(This post was written a while ago, but I forgot to publish it at the time. Sorry about that. I’m catching up slowly.)
All I’m aware of is a look of gape-mouthed horror on Liv’s face. However, apparently she just had her bikini bottoms pulled down to her knees by a particularly large wave. Thankfully she managed to catch hold of them and hoist them back up before anyone saw anything. (We think …)
In an attempt to save our modesty while we keep cool, we do as the Italians do and sit at the breaker line on the shore while we chat. This turns out to be not such a great idea, either. The water is too rough today and it’s kicking the pebbles into a frenzy. Every time a wave breaks over us we end up with more and more stones piled in our bikini bottoms. On the plus side, our arses are being beautifully exfoliated, but (a big minus), as soon as we stand up we look like we’ve done large, lumpy poos in our knickers. We dive, red-faced, into the waves, holding bikinis up with one hand and fishing stones out with the other. Oh, the glamour.

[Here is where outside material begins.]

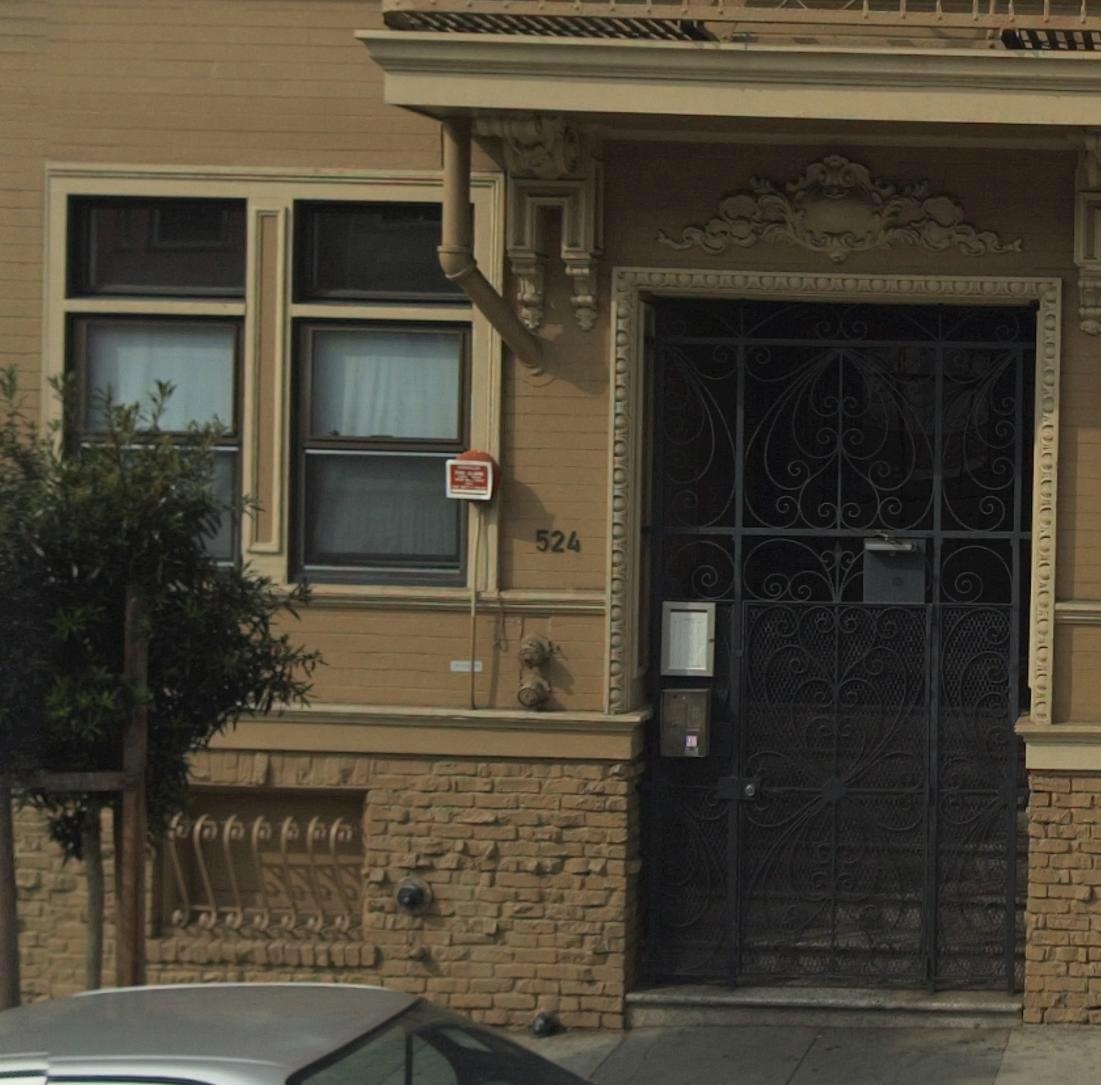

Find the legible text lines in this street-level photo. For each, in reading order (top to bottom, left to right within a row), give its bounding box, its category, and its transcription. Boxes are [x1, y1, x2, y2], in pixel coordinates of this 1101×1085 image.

[534, 528, 583, 555] StreetNumber: 524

For the rest of the day it’s playing it safe with sunbathing and people-watching. A mum and her toddler son walk across the beach in front of me. Or, rather, he barrels towards the waves while she ambles behind, rapt in a phone conversation. Mum is more aware than she appears, however. Just as her offspring is about to launch himself with gay abandon into waves taller than he is, she kicks off her Crocs, phone still clamped to her ear, and swoops to the edge of the water. With one arm she scoops him up out of harm’s way, while both roundly chastising him for running away and continuing her phone conversation. She grins down at him wriggling at her side as she marches back to their umbrella, not noticing the fact that she’s going through the middle of a volleyball game. The four teenage boys playing eye her with indulgence, and one shouts, ‘wait!’ It’s not clear whether the warning is for his friends or the oblivious woman about to be hit in the face with a ball, but either way it averts disaster. The ball game stops for a moment, and Mama beams and ducks her head in acknowledgment while not changing her course in the slightest.
Five minutes later her son is armbanded and she has abandoned her phone in favour of the waves. Her fuschia-pink Crocs also lie forgotten, just above the tideline, where she kicked them off in her earlier rescue effort. She, meanwhile, is waist-deep in the water, with her son perched on her hip. Both their faces are split with grins a mile wide. The Lido owner’s kids, next to them, dive through the bottom of the waves crashing over their tiny heads. They are burnt black from being on the beach all day, every day, and they emerge sleek as seals from the far side of each breaker, crowing with excitement.
I’m disturbed from my people-watching by the feeling that I, in turn, am being watched. There’s a small boy standing by my feet, eyeing the bag of crisps that Liv bought earlier and which lie, half-eaten, between us. Having caught my eye, he grins and points at them. His mum, meanwhile, is sitting five feet away, gazing in curiosity at the brazen scene unfolding. I ask him in broken Italian whether mamma will approve of him eating crisps. Mamma shrugs and gives me a sheepish smile. I laugh and offer him the bag, from which he takes one and toddles back to his towel, apparently satisfied. 30 seconds later, however, he’s back again. This time he’s braver and comes up next to me before staring pointedly. On the third go round he sits down and just dives straight into the bag. He’s probably doing us a favour by stopping us from eating them. If the sea is going to continue stealing our bikinis, at least our bottoms will be trim when we flash them to the world.